Un Giardin sul Balcon

"Non ghe xe erba che la varda in sù che non la gabbia la so virtù" (da tradição vêneta)

quarta-feira, 7 de setembro de 2011

Na Lata!



Quando se está com o "bicho jardineiro", não há vaso que chegue para tudo o que se quer semear. Vem muito a calhar, nessa hora, aquelas latas bonitas, que a gente morre de pena de jogar fora. Uns furinhos no fundo, um retalho de manta de drenagem e...ecco! mais espaço para plantar, ecológico e barato.

Cozinhar é Meditar

"A vida depende da vida. Todos comemos e somos comidos. Quando nos esquecemos disso, choramos. Quando nos recordamos disso, podemos nutrir uns aos outros." preceito budista

Nutrirmos uns aos outros. Essa é a missão dos amigos. Meu jardim e eu recebemos hoje a visita de uma nova amiga, a Andreia Bonato, do blog Casa de Babette. Ela trouxe esse magnífico pão português, muitas ideias novas, muito carinho, bom-humor e um livro chamado "O Zen na Cozinha", de onde extrai a citação que abre este post. Se a comensalidade, primeiro dentre os atos civilizatórios, é o espaço da interação humana por excelência, o ato de cozinhar é a casa do silêncio. Venho pensando nisso há dias, que é preciso calar a turbulência mental do cozinheiro para ouvir a voz do ingrediente, ter uma atitude de respeito com os seres vivos que serão sacrificados para que a vida continue em nós. Numa dessas sincronicidades da vida, vem a Andreia com as mesmas reflexões: cozinhar é meditar.
Fiz essa tortinha com o kes-schmier de Teutônia, a copa de Bento e as ervas do meu jardim: rúcula, azedinha, pissacán, alecrim, radìce, espinafre - colhidas na hora do preparo, na quantidade exata a ser consumida. Quando se é jardineiro e se tem noção da energia e do tempo investidos no cultivo, cada folha conta - uma reflexão contra o desperdício. 
Esse presunto em crosta de pão foi embebido no extrato de louro que eu mesma produzi. No pão, a farinha, o sal, a água e o fermento que sempre se tem em casa. Cenouras e vagens, quando compradas, podem ser branqueadas e depois armazenadas em pequenas porções no congelador, reduzindo os tempos de preparo do dia-a-dia. As beterrabas e ervilhas-tortas, eu colhi na hora, no jardim. A verdura quase crua, ainda cheia de seus nutrientes, é uma reflexão sobre o quanto precisamos intervir sobre a natureza. A água das verduras, suas folhas e talos, tudo merece um olhar sem apegos, livre de pré-concepções. Aproveitar integralmente o alimento é uma demonstração de respeito com o mundo em que se está inserido.

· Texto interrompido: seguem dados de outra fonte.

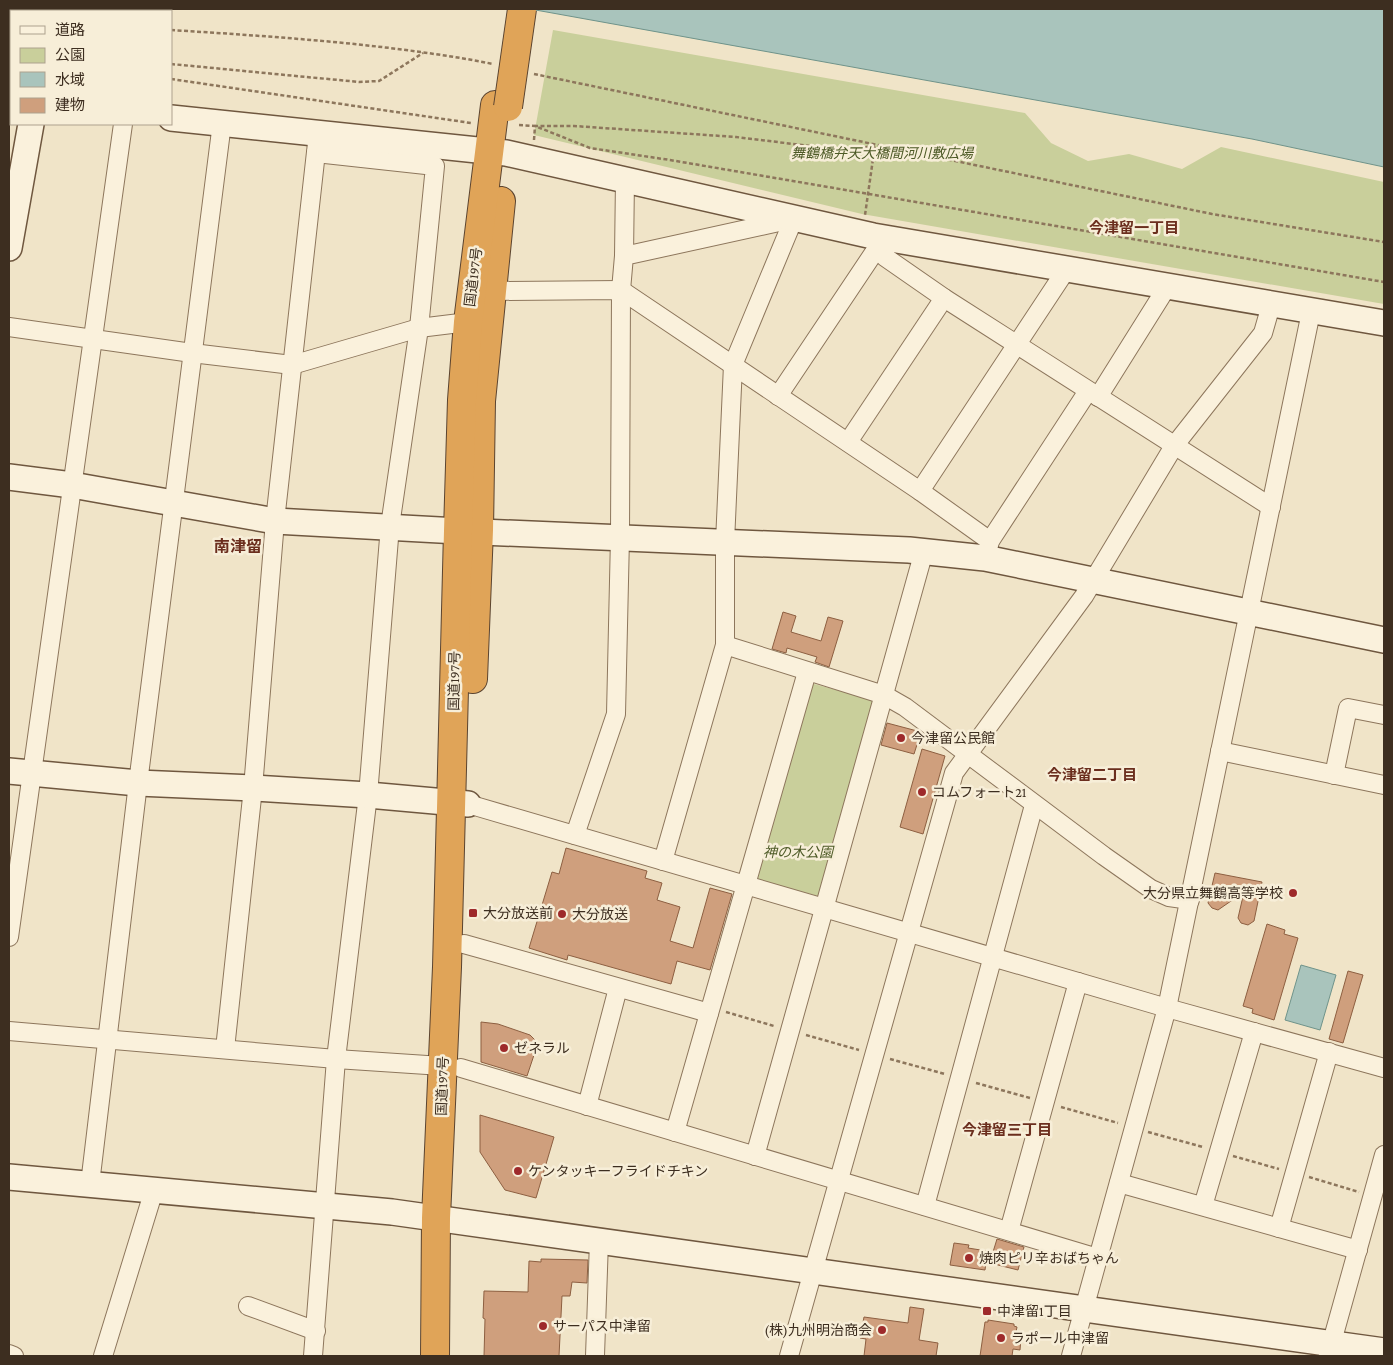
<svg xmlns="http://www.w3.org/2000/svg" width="1393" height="1365" viewBox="0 0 1393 1365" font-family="'Crimson Pro','Noto Sans JP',serif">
<rect width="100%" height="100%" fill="#f0e4c8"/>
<g fill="#c9cf9b">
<polygon points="553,30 1025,113 1051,143 1088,161 1129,154 1182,169 1221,147 1384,182 1384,304 862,214 534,135"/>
<polygon points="814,684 874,700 824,893 818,896 762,881 757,879 754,871 808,687"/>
</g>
<g fill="#a9c4bc" stroke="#6f938a">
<polygon points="530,9 1384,9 1384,167 1252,139"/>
<polygon points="1301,965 1336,975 1320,1030 1285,1020"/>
</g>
<g fill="#cf9f7d" stroke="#8d5f41">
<polygon points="783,612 796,616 791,632 821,641 828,617 843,621 829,667 815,662 817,657 787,648 786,653 772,649"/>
<polygon points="887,723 921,732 914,754 881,745"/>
<polygon points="922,749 945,756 923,834 900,827"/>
<polygon points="566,848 647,871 645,878 662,883 657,900 680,907 670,941 693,948 710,888 732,894 710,970 677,961 671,984 568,955 567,960 529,948 552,872 559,874"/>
<polygon points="1215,873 1262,882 1254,921 1248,925 1241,923 1238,918 1244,892 1218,910 1212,908 1208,903"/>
<polygon points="1267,924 1285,930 1284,934 1298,938 1274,1020 1252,1013 1253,1009 1243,1006"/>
<polygon points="1348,971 1363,975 1343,1043 1329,1039"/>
<polygon points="481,1022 498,1024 530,1035 538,1043 527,1076 481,1062"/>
<polygon points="480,1115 554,1137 536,1198 505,1190 480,1152"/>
<polygon points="997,1239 1024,1247 1018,1270 986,1262 985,1270 950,1265 954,1243 969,1245 968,1248 993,1252"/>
<polygon points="541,1259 588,1260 587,1283 572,1282 570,1296 562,1296 559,1356 484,1356 485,1319 483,1318 484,1291 528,1292 529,1261 541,1262"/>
<polygon points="910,1307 924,1309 919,1340 938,1343 936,1356 864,1356 866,1339 860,1338 864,1317 908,1323"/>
<polygon points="988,1320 1014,1324 1014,1326 1017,1327 1015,1337 1021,1338 1020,1350 1013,1349 1012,1356 980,1356 985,1322 988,1322"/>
</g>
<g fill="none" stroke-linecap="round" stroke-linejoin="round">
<g stroke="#8d765c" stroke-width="20">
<g id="street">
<polyline points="873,236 877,248 885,257 944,298 1271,507"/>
<polyline points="624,256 625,179"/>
<polyline points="493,291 621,290 920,491 990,541"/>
<polyline points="9,327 192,353 292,365 419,328 468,322"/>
<polyline points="778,396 877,248"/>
<polyline points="1098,397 1167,287"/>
<polyline points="848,442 944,298"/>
<polyline points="920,491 1066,270"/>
<polyline points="987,553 990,541 1088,391"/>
<polyline points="725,645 884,695 905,707 1104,856 1151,889 1169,897 1190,900"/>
<polyline points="1220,751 1384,785"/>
<polyline points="1334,775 1348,708 1384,715"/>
<polyline points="468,804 1167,1008 1384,1068"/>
<polyline points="575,835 616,714 620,537 621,290 624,256 788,220"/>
<polyline points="663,861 725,645 725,542 733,365 794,218"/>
<polyline points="9,937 123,124"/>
<polyline points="464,944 709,1013"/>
<polyline points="9,1031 336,1059 442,1066"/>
<polyline points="225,1049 253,788 275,521 317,143"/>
<polyline points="461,1068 1098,1258"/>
<polyline points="587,1106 618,988"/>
<polyline points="675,1132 807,672"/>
<polyline points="755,1156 924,551"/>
<polyline points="1119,1183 1358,1250"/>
<polyline points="90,1184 138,783 222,123"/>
<polyline points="925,1206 1034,805"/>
<polyline points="1203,1206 1254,1032"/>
<polyline points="1279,1228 1329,1052"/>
<polyline points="1009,1231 1078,982"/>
<polyline points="248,1306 316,1331"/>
<polyline points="9,1354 14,1356"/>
<polyline points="103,1356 154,1190"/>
<polyline points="313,1356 336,1059 368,795 390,526 419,328 435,166 316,153"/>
<polyline points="595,1356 599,1241"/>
<polyline points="789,1356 954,773 1084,596 1174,446 1263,333 1271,305"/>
<polyline points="1071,1356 1167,1008 1311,312"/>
<polyline points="1328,1356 1384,1155"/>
</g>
</g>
<g stroke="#6f573f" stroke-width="28">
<g id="secondary">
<polyline points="9,90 11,90"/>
<polyline points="171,118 506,153 873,236 1384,323"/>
<polyline points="9,248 31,124"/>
<polyline points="9,477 72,485 275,521 458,531 909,550 985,558 1384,640"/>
<polyline points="9,771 138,783 253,788 368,795 468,804"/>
<polyline points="9,1177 392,1212 1384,1351"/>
</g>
</g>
<g stroke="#5b4430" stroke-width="30">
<g id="highway">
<polyline points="473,679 479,530 481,401 501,201"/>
<polyline points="435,1356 436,1218 447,967 458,531 462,400 468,322 495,105"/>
</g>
</g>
<g stroke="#8d765c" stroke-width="2.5" stroke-dasharray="4 2.5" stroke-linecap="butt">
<polyline points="9,19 11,20"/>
<path d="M 171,30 C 250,35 328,40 406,50 C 435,54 464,58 493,64"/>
<polyline points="9,54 11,55"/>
<polyline points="171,64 359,82 379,81 423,53"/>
<polyline points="534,74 1212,214 1384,242"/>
<polyline points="171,79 471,123"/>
<polyline points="519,125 535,126 590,148 670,160 1384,282"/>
<polyline points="534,140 535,126 574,126 736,137 851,151 875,145 865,215"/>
<polyline points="726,1012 774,1026"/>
<polyline points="806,1035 859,1050"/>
<polyline points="890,1059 945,1074"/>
<polyline points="976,1083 1030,1098"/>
<polyline points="1061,1107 1118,1123"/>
<polyline points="1148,1132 1203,1147"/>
<polyline points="1233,1156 1279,1169"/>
<polyline points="1309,1177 1359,1192"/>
</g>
<use href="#street" stroke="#faf1dc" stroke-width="18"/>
<use href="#secondary" stroke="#faf1dc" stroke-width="25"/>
<use href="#highway" stroke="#e0a458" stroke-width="28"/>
<g stroke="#5b4430" stroke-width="30" stroke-linecap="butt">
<polyline id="highway-bridge" points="508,107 522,9"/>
</g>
<use href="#highway-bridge" stroke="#e0a458" stroke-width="28"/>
</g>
<g fill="#9e2a2b" stroke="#f7eed8" stroke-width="2">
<circle cx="901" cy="738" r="5"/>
<circle cx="922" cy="792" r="5"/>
<circle cx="1293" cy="893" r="5"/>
<rect x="468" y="908" width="10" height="10" rx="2.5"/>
<circle cx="562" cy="914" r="5"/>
<circle cx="504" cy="1048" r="5"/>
<circle cx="518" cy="1171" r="5"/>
<circle cx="969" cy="1258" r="5"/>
<rect x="982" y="1306" width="10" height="10" rx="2.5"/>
<circle cx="543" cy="1326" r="5"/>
<circle cx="882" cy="1330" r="5"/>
<circle cx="1001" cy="1338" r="5"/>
</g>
<g text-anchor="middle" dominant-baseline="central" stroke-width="5" stroke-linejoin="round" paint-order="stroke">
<g font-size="14" font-style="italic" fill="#4d5a26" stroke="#f7eed8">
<text x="882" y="153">舞鶴橋弁天大橋間河川敷広場</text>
<text x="798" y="852">神の木公園</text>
</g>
<g font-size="14" fill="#3d2e20" stroke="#f7eed8">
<text transform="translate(473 277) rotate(-83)">国道197号</text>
<text transform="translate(454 681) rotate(-89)">国道197号</text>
<text transform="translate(442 1086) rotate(-88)">国道197号</text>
</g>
<g font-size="14" fill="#3d2e20" stroke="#f7eed8" text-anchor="start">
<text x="911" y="738">今津留公民館</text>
<text x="932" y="792">コムフォート21</text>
<text x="1283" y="893" text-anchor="end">大分県立舞鶴高等学校</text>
<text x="483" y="913">大分放送前</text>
<text x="572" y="914">大分放送</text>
<text x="514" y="1048">ゼネラル</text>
<text x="528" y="1171">ケンタッキーフライドチキン</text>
<text x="979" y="1258">焼肉ピリ辛おばちゃん</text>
<text x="997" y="1311">中津留1丁目</text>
<text x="553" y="1326">サーパス中津留</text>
<text x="872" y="1330" text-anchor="end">(株)九州明治商会</text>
<text x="1011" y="1338">ラポール中津留</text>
</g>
<g font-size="15" font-weight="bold" fill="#6b2e1e" stroke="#f7eed8">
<text x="1134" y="228">今津留一丁目</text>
<text x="1092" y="775">今津留二丁目</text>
<text x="1007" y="1130">今津留三丁目</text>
</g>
<g font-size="16" font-weight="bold" fill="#6b2e1e" stroke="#f7eed8">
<text x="238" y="546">南津留</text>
</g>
</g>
<rect width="1393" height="1365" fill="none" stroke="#3d2e20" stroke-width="20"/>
<rect x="10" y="10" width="162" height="115" fill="#f7eed8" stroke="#ada18e"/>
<rect x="20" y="26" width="25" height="8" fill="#faf1dc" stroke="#ada18e"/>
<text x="55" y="35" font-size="15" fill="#3d2e20">道路</text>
<rect x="20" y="48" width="25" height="15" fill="#c9cf9b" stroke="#ada18e"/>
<text x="55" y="60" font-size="15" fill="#3d2e20">公園</text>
<rect x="20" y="72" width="25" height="15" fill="#a9c4bc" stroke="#ada18e"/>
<text x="55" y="85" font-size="15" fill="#3d2e20">水域</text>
<rect x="20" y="98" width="25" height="15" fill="#cf9f7d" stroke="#ada18e"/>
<text x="55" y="110" font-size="15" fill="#3d2e20">建物</text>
</svg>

A mousse de melão cantalupo veio em função do fruto mais bonito que encontrei no mercado. Na calda de vinho, usei anis estrelado, gengibre, cravo, canela em pau, cardamomo e fêve tonka. E a menta do jardim. Diz o zen: "comer com os olhos também nutre, desde que desfrutemos da beleza dos alimentos com admiração e calma". Diz a Andreia que uma sessão de meditação deixa o corpo alquebrado e o espírito revigorado. É exatamente o que estou sentindo agora.

domingo, 4 de setembro de 2011

Polpeton


Sto polpeton non xe mia quel de la me nona, ma è propio bon. par far sta maravègia, si prende la carne da manzo massenà, i tocheti di una bona mortadela, ovi, pan gratà, un goto da late, una gratada de un bel formài, come un grana, sale, pevare e un arcobaleno di spèssie: incò, gò messo scorsa da naransa, ciodi da garòfano in polvere, orìgano seco, timo, macis e anca il comino tedesco (kümmel). Sù una fogia da carta, se fà rotolar sto impasto, co le balote da burrata darento. Sta burrata che la gavea mi, era impienia da pomidori sechi. Se fà cussita un grosso salame, arrotolà sul pan gratà, se desfà un toco de butiro con tanti rameti da timo darento e se rabalta parsora e, parfìn, se mete ntel forno medio fin che prenda un bel color indorà.  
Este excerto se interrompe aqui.